Clinical applications

Three CSFs (G-CSF, GM-CSF and M-CSF) are in clinical use and have been used on millions of patients with low white cell blood counts since 1991. These include cancer patients on chemotherapy as well as patients undergoing bone marrow transplantation. In addition G-CSF and GM-CSF are accepted therapies for AIDS-associated neutropenia, drug-induced neutropenia, and myelodysplastic syndromes (MDS) complicated with infection. M-CSF is clinically used in the treatment of infection, malignancies and atherosclerosis and facilitates hematopoietic recovery after bone marrow transplantation.
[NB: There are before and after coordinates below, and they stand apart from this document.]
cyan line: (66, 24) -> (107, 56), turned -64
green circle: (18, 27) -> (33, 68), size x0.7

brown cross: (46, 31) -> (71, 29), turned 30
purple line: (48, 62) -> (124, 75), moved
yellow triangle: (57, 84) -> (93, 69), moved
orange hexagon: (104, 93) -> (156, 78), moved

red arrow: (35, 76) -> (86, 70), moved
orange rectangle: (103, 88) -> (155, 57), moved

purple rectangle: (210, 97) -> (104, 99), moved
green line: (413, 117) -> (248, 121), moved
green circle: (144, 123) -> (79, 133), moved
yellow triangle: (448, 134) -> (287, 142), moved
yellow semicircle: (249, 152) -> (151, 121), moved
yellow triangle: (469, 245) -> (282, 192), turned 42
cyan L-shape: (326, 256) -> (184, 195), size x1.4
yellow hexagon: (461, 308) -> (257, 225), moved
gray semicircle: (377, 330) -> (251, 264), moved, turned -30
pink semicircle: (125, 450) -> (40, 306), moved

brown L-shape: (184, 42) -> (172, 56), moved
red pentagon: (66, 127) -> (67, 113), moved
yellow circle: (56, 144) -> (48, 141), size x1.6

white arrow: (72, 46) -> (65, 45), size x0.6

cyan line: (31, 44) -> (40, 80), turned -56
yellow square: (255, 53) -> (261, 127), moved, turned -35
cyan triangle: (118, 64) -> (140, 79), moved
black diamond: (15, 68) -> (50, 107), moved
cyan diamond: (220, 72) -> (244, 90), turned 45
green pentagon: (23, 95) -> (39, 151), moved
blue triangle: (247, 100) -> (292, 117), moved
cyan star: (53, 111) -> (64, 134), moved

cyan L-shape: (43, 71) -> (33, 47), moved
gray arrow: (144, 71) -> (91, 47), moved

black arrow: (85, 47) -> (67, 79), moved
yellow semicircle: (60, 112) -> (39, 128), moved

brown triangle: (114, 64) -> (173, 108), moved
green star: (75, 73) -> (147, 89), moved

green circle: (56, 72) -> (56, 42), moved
GM-CSF is also being studied as a treatment for Crohn’s disease.

Growing world market for Colony stimulating factors

By the end of 2004 the world market for CSFs was valued at US$3.6 billion, a growth of 11% over 2003. The market had been growing at an average annual rate of 16% since 1999, and in 2008 was in excess of US$4 billion. The market is dominated by Amgen’s Neupogen (filgrastim, recombinant G-CSF). Other products include Amgen’s Neulasta (PEG-filgrastim) a once-per-cycle long acting pegylated product and Leukine (sargramostim, recombinant GM-CSF). Leukine was marketed by Immunex Corp. until 2002 when Amgen Inc. acquired Immunex and, in order to satisfy anti-trust issues, sold its Leukine business to the Berlin-based Schering AG Germany.